§ **Directions for this task**: Pick out all lines of the entries that include the word "rodillos" and copy them.

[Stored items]

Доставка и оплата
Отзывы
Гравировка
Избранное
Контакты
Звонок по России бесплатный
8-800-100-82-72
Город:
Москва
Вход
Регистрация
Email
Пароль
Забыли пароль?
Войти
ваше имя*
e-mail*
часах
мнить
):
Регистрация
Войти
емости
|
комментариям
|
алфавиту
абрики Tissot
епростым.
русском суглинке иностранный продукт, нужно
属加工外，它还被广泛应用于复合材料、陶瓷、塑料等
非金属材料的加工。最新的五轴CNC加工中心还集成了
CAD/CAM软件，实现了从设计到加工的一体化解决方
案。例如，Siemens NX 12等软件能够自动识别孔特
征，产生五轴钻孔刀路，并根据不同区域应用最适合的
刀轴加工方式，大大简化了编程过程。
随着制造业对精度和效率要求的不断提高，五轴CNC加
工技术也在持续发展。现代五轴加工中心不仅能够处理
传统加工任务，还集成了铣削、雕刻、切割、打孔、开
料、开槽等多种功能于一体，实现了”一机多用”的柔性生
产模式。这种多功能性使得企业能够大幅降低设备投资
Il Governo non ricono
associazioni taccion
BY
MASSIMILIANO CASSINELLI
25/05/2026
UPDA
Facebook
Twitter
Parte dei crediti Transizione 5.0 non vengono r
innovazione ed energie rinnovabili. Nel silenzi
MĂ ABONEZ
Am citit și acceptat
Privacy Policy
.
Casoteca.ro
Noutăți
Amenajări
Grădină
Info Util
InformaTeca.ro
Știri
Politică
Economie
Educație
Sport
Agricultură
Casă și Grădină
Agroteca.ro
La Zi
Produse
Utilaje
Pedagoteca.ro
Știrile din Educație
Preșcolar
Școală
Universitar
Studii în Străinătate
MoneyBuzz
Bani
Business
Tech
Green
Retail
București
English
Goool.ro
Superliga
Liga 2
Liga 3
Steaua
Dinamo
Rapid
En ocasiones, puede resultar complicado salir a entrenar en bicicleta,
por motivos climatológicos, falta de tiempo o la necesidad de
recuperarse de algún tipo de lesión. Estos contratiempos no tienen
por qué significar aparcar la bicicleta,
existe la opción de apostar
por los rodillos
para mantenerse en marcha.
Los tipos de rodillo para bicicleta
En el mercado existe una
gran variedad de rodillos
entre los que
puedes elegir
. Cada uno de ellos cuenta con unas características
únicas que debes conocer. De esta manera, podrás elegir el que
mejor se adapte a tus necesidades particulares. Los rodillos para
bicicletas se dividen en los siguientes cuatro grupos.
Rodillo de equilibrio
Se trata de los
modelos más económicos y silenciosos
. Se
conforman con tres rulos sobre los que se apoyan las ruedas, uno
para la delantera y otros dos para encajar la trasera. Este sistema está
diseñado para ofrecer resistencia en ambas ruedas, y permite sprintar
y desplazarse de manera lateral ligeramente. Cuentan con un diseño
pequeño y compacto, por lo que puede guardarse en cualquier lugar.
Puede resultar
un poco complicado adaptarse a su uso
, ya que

==

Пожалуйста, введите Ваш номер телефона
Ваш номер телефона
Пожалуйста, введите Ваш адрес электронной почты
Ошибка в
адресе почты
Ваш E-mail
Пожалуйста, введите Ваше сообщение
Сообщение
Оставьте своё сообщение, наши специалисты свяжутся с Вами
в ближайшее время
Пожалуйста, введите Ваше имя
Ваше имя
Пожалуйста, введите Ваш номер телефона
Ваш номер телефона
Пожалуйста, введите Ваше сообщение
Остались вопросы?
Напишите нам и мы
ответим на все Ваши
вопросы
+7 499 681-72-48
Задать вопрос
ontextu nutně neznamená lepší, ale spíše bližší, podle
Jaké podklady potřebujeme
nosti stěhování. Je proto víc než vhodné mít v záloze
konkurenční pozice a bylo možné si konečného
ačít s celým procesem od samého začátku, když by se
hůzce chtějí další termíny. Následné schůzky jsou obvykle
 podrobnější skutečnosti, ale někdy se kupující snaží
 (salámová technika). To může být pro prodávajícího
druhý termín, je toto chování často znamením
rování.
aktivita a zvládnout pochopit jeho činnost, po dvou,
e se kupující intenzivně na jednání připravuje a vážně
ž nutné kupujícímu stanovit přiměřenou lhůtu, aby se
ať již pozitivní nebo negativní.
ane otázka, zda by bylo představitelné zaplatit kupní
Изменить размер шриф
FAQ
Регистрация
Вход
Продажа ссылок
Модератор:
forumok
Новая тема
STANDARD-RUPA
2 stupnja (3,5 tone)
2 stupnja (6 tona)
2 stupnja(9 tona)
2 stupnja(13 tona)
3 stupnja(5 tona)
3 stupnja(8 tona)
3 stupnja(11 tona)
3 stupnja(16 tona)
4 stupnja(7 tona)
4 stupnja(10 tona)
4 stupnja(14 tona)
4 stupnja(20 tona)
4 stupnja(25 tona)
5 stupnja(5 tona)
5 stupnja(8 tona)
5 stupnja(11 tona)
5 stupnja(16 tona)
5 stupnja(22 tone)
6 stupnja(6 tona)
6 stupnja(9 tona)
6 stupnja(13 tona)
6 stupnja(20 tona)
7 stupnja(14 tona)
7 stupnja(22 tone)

§ **Answer section**:
por los rodillos
gran variedad de rodillos
mejor se adapte a tus necesidades particulares. Los rodillos para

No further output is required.